PROVIDED PASSAGE ▸
Even as a very hormonal teenager dealing with same-sex attraction, I could see that there was an obvious “fitness” to heterosexual relations which did not exist for same-sex relations. This was very frustrating, since I was not drawn to the female form at all, and powerfully drawn to the male form. Yet there it was.

The Apostle Paul continues: “When Gentiles who do not have the law do by nature what the law requires, they are a law to themselves, even though they do not have the law. They show that what the law requires is written on their hearts” (Rom. 2:14-15).

The Church’s teaching was very difficult for me to embrace; but I knew that to justify a gay relationship to myself, I would have to blind myself to a truth that was written on my own heart, however much I did not like to find it written there.

When the Catholic Church calls homosexual acts disordered, She echoes the logic of the Apostle Paul, who points us to the order which God has inscribed in His creation, in the male and female symmetry our bodies, and in our hearts. But She calls homosexual acts disordered, as she calls many other acts disordered, because She calls homosexual persons, like everyone else, to “gradually and resolutely approach Christian perfection.”

“The Education of Desire”

I suspect that many of you are thinking that this is all very well, but is sort of like sending recipe books to Africa instead of rice. The recipes may be very good, but they aren’t much help to those who don’t have the ingredients to make the dishes. In the same way, even if we accept the logic of the Church’s teaching, and admit that it is the logical conclusion of the New Testament, we still know that no amount of effort on our part is going to enable us to reach the goal the Church demands in the name of Christ.

So what’s the point of telling us God’s law if we cannot obey it?

Actually, it is a very important point, and it brings us to the very heart of Christian discipleship. I have argued that sexual sin is a very important issue, because the sexual union of man and woman in marriage is a sacramental sign of Christ’s covenant relationship with us. If our sexual unions depart from God’s plan, they no longer point us to Christ, but instead point to a false god. Because same-sex unions lack both the complementarity of male and female and reject the procreative structure of heterosexual union, they cannot in any cases be approved.

WHAT THIS TASK INVOLVES ▸ According to the passage on Church teaching and same-sex attraction, what is the sexual union of man and woman in marriage a sacramental sign of? The listing that comes after the passage has nothing to do with it.

DATA EXTRACTS ▸
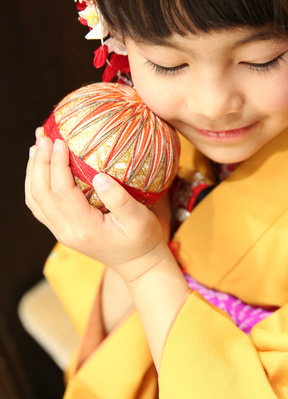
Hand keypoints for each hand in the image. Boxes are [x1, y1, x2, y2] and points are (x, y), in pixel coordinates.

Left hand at [26, 136, 169, 282]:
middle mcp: (66, 231)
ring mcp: (61, 231)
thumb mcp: (140, 220)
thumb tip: (100, 176)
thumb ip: (120, 200)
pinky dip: (36, 183)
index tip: (60, 141)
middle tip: (43, 135)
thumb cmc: (143, 240)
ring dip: (33, 171)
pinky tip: (42, 166)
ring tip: (38, 145)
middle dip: (39, 162)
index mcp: (84, 228)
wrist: (138, 263)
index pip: (61, 192)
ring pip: (34, 200)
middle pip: (40, 194)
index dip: (57, 164)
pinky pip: (40, 204)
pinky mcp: (62, 228)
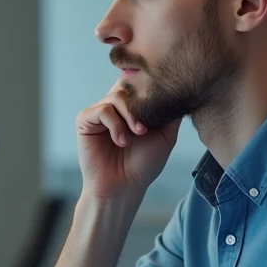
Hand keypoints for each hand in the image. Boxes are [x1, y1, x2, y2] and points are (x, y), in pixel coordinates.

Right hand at [76, 85, 179, 200]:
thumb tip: (181, 90)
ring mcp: (98, 113)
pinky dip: (115, 124)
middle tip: (145, 128)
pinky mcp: (85, 121)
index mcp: (131, 108)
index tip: (158, 83)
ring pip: (116, 96)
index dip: (145, 80)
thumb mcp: (166, 136)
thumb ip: (171, 113)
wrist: (124, 187)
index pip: (136, 81)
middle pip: (128, 85)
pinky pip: (102, 110)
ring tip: (136, 135)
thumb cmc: (143, 165)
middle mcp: (114, 107)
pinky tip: (121, 141)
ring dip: (129, 115)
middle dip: (140, 103)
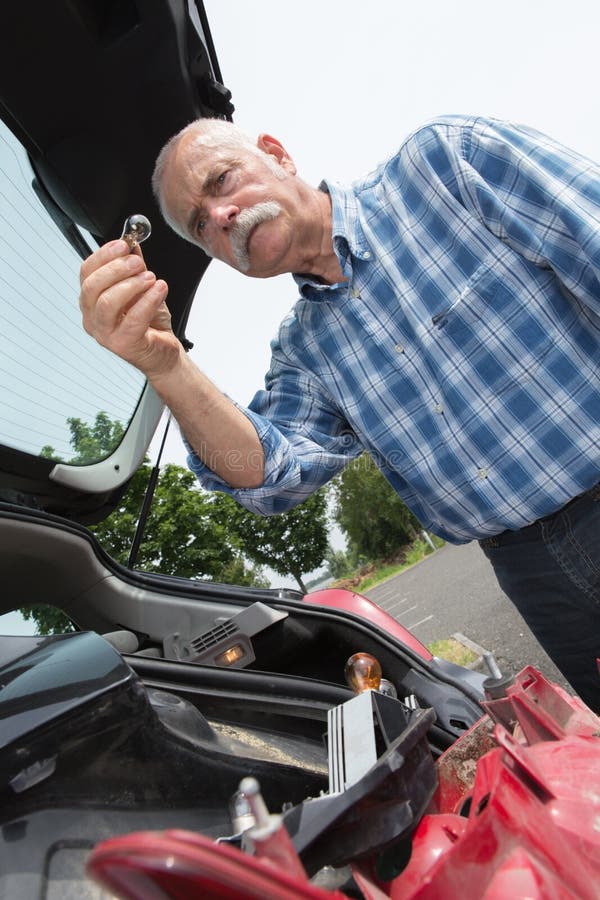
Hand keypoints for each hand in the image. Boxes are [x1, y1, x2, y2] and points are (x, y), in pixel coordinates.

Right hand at [79, 239, 179, 378]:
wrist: (163, 352)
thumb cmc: (149, 322)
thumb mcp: (141, 287)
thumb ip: (134, 266)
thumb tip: (132, 241)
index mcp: (91, 301)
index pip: (86, 273)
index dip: (103, 255)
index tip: (123, 243)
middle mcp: (92, 319)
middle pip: (91, 287)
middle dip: (116, 269)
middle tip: (137, 261)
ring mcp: (105, 334)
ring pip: (107, 303)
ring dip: (131, 285)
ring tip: (151, 278)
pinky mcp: (124, 345)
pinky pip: (133, 319)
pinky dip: (148, 300)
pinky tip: (160, 289)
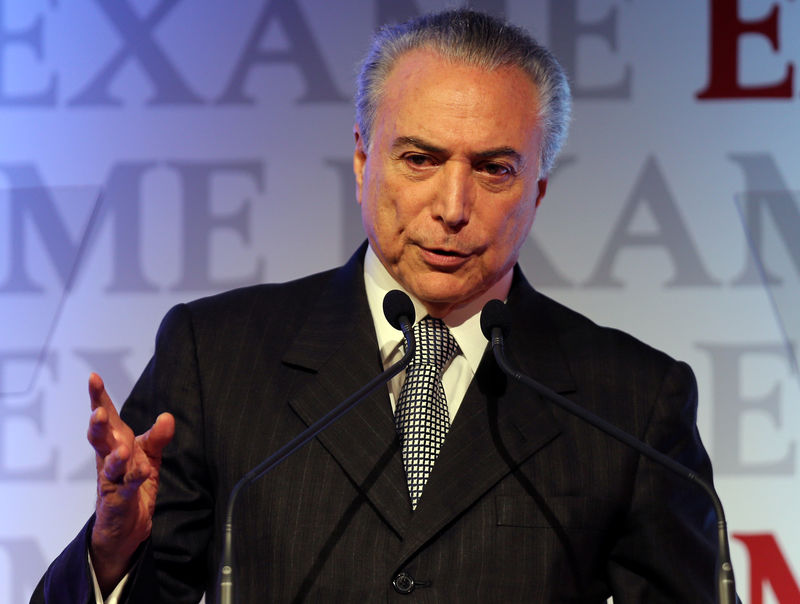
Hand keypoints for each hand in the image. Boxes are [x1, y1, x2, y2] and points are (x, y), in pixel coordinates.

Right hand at [86, 373, 174, 594]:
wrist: (125, 526)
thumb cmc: (132, 483)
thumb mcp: (148, 456)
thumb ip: (157, 437)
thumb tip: (168, 416)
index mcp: (115, 443)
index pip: (106, 417)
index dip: (99, 397)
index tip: (93, 378)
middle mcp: (109, 458)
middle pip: (100, 438)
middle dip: (98, 425)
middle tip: (99, 413)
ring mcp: (112, 480)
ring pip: (109, 464)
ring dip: (115, 456)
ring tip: (122, 448)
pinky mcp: (118, 500)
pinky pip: (126, 487)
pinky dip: (135, 479)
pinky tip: (142, 472)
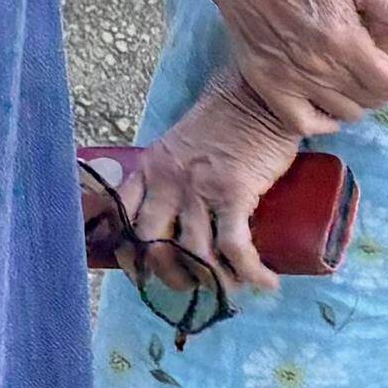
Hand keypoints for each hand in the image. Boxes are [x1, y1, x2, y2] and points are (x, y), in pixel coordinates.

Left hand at [122, 71, 316, 303]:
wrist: (256, 98)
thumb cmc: (223, 126)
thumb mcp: (179, 148)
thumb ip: (172, 176)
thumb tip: (178, 218)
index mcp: (149, 168)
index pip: (120, 216)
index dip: (127, 250)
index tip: (143, 272)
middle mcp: (166, 180)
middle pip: (151, 242)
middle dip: (168, 273)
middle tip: (191, 285)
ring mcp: (198, 188)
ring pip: (193, 253)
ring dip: (212, 281)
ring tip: (230, 289)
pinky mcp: (234, 193)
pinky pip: (235, 247)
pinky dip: (250, 272)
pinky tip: (266, 282)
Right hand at [189, 0, 387, 125]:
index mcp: (342, 40)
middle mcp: (317, 66)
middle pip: (372, 101)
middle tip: (382, 65)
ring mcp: (288, 77)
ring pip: (344, 113)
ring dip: (359, 100)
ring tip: (355, 77)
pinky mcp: (264, 80)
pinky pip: (303, 122)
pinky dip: (322, 119)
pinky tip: (327, 99)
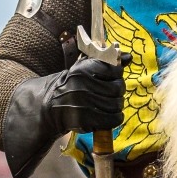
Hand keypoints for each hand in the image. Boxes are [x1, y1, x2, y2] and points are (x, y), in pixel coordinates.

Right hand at [1, 53, 128, 177]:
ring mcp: (84, 103)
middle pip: (118, 88)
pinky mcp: (86, 120)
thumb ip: (107, 63)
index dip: (116, 75)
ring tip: (107, 105)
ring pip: (117, 104)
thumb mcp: (83, 69)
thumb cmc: (70, 85)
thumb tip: (129, 57)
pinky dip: (115, 118)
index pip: (114, 69)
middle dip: (117, 92)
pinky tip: (108, 116)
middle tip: (110, 94)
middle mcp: (83, 84)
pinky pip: (113, 119)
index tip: (111, 79)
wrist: (47, 107)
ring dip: (116, 106)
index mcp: (83, 69)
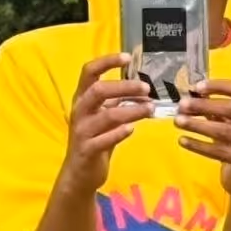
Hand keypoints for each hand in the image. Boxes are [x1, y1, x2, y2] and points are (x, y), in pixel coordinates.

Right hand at [63, 51, 159, 180]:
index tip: (128, 57)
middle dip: (124, 86)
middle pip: (98, 90)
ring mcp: (81, 131)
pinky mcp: (87, 150)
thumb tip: (144, 90)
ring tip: (151, 109)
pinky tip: (132, 129)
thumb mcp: (104, 117)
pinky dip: (119, 132)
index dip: (107, 61)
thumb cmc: (95, 139)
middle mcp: (79, 111)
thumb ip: (119, 102)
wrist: (79, 173)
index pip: (89, 71)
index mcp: (82, 98)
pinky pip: (104, 139)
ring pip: (107, 115)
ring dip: (132, 110)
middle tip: (147, 88)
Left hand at [173, 72, 230, 174]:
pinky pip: (218, 151)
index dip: (217, 86)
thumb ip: (214, 110)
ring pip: (222, 130)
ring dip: (197, 125)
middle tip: (181, 106)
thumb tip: (190, 97)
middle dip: (203, 106)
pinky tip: (183, 140)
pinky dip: (198, 145)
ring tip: (177, 122)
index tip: (196, 87)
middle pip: (230, 108)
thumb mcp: (229, 124)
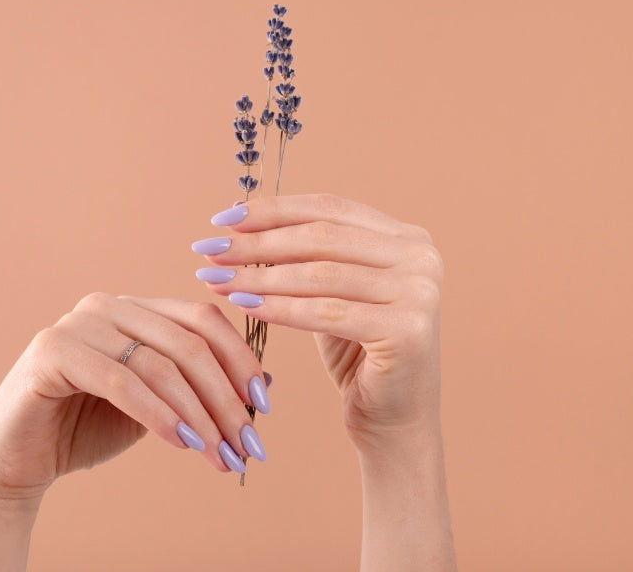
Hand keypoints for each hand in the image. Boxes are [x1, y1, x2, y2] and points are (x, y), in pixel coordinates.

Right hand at [0, 294, 270, 501]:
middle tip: (247, 443)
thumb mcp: (159, 408)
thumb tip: (265, 382)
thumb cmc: (87, 429)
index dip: (240, 360)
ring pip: (160, 364)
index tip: (263, 405)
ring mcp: (78, 323)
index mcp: (137, 311)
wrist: (18, 460)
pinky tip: (182, 442)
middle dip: (225, 397)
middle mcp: (109, 306)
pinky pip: (122, 381)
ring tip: (218, 452)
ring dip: (199, 414)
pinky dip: (159, 414)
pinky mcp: (52, 350)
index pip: (203, 319)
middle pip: (189, 343)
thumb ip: (200, 389)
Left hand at [193, 193, 443, 451]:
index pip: (330, 208)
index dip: (273, 210)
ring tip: (215, 279)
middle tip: (209, 249)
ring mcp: (420, 293)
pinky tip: (243, 305)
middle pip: (322, 237)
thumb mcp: (332, 294)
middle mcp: (422, 258)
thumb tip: (240, 220)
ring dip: (259, 276)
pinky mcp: (408, 331)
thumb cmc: (359, 356)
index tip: (223, 218)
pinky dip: (279, 308)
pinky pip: (326, 313)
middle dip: (258, 242)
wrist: (396, 423)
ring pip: (320, 275)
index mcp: (408, 238)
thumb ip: (305, 257)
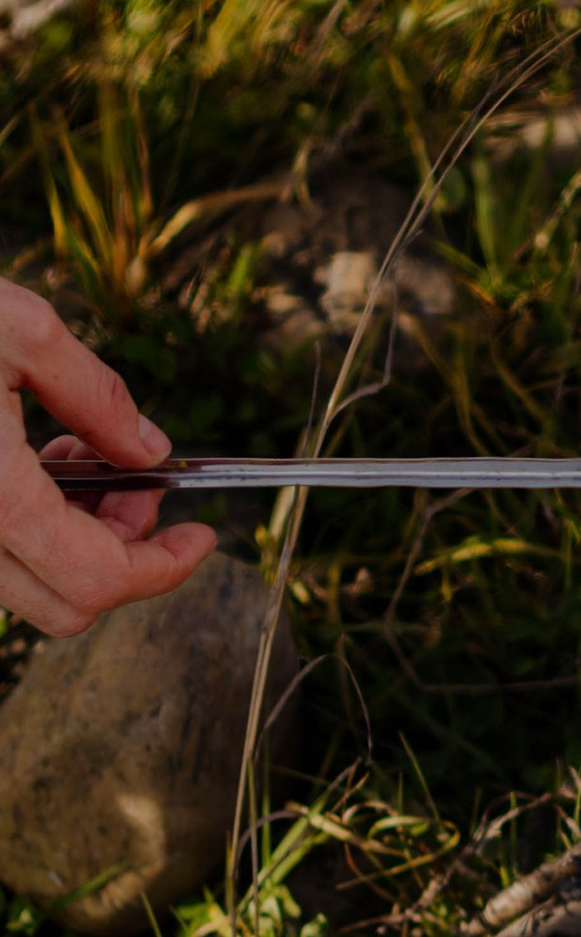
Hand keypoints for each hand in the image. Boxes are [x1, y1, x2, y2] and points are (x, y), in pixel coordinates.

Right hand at [0, 283, 212, 638]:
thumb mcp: (21, 330)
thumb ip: (95, 397)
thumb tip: (147, 448)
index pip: (99, 581)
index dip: (166, 567)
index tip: (202, 533)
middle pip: (67, 606)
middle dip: (125, 554)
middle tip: (140, 484)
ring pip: (27, 588)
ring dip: (78, 539)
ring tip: (79, 453)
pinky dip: (34, 528)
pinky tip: (35, 460)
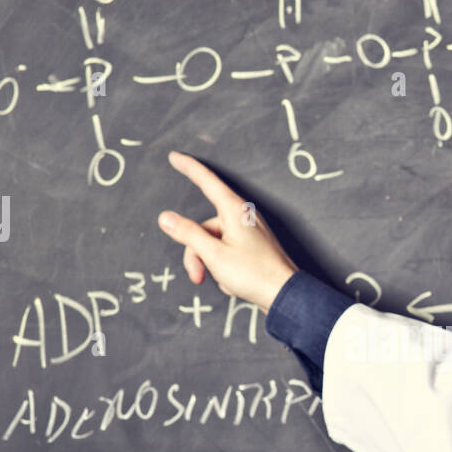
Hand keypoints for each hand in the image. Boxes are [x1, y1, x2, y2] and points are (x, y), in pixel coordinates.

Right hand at [157, 151, 299, 313]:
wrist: (284, 295)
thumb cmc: (254, 274)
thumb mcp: (213, 254)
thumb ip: (188, 234)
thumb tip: (167, 218)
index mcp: (234, 210)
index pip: (207, 181)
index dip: (189, 168)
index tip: (175, 156)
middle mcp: (242, 217)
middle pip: (203, 226)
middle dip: (195, 253)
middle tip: (198, 276)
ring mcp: (247, 232)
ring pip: (212, 242)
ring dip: (209, 264)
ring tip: (223, 281)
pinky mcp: (251, 248)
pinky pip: (226, 252)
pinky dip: (223, 268)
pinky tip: (234, 282)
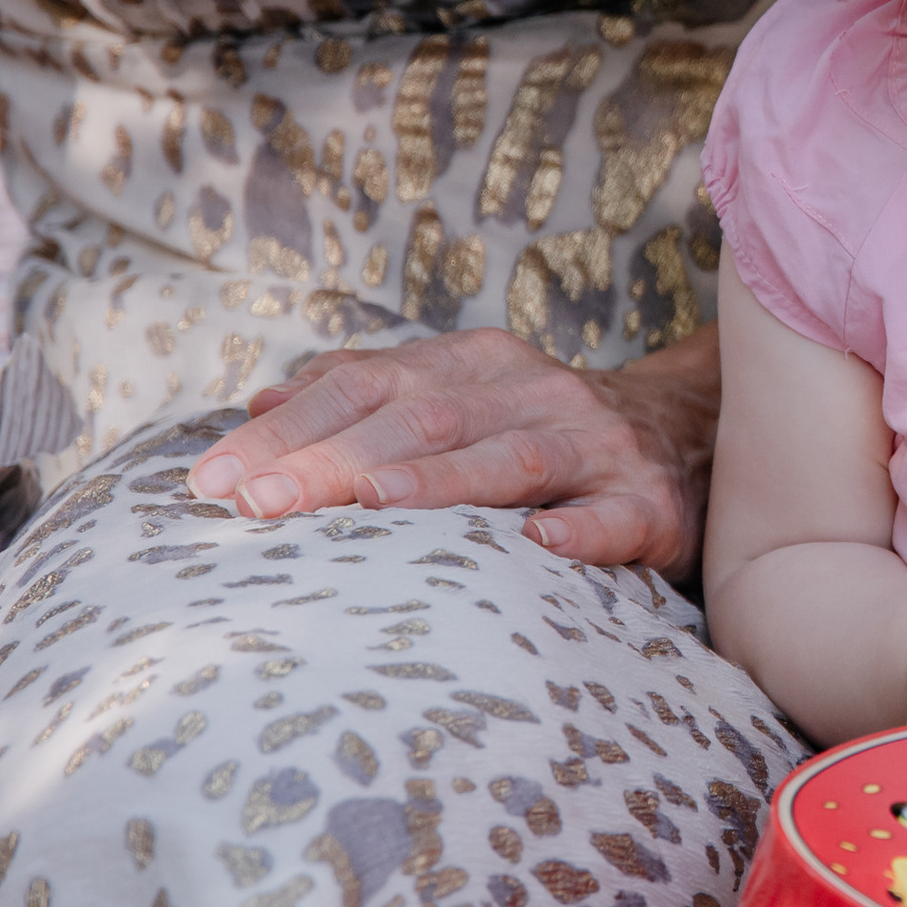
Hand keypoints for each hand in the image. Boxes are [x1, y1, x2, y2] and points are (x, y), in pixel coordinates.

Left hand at [184, 325, 717, 577]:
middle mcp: (535, 393)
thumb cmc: (547, 429)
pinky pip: (616, 517)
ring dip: (440, 480)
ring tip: (374, 502)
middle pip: (426, 419)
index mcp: (479, 364)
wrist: (693, 433)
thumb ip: (368, 394)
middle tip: (257, 504)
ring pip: (512, 458)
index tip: (212, 478)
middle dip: (335, 461)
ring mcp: (596, 446)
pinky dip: (581, 529)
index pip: (368, 386)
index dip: (290, 427)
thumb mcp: (462, 394)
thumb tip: (258, 404)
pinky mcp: (651, 503)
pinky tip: (543, 542)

RESULT OF THIS TASK ▸ Christ's covenant relationship with us.